Thomeensis Silver Vlei Spider

Scientific classification
- Kingdom: Animalia
- Phylum: Arthropoda
- Subphylum: Chelicerata
- Class: Arachnida
- Order: Araneae
- Infraorder: Araneomorphae
- Family: Tetragnathidae
- Genus: Leucauge
- Species: L. thomeensis
- Binomial name: Leucauge thomeensis Kraus, 1960

= Leucauge thomeensis =

- Authority: Kraus, 1960

Species of spider

Leucauge thomeensis is a species of spider in the family Tetragnathidae. a group commonly known as long-jawed orb-weavers due to their elongated chelicerae and web-building behavior. It is an African species native to southern Africa. It is commonly known as the thomeensis silver vlei spider.

==Distribution==
Leucauge thomeensis is found in São Tomé and Príncipe, Botswana, and South Africa.
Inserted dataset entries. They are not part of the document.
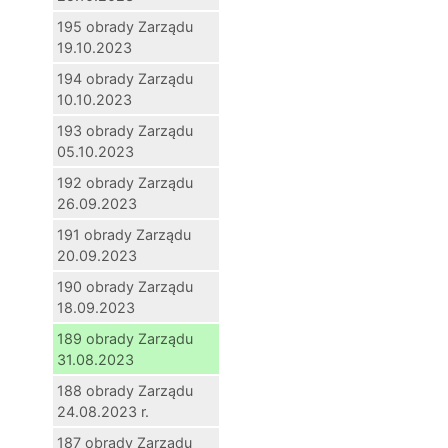
195 obrady Zarządu
19.10.2023
194 obrady Zarządu
10.10.2023
193 obrady Zarządu
05.10.2023
192 obrady Zarządu
26.09.2023
191 obrady Zarządu
20.09.2023
190 obrady Zarządu
18.09.2023
189 obrady Zarządu
31.08.2023
188 obrady Zarządu
24.08.2023 r.
187 obrady Zarządu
In South Africa, the species is recorded only from the Eastern Cape, specifically from Jeffrey's Bay, Thyspunt, Storms River, and Addo Elephant National Park.

==Habitat and ecology==
The species makes orb-webs low in grass and has been sampled from the Fynbos and Thicket biomes.

==Description==

Known only from males.

==Conservation==
Leucauge thomeensis is listed as Least Concern by the South African National Biodiversity Institute. The species is protected in Addo Elephant National Park.

==Taxonomy==
The species was originally described by Otto Kraus in 1960 from São Tomé. The presence of the species in southern Africa still needs to be confirmed.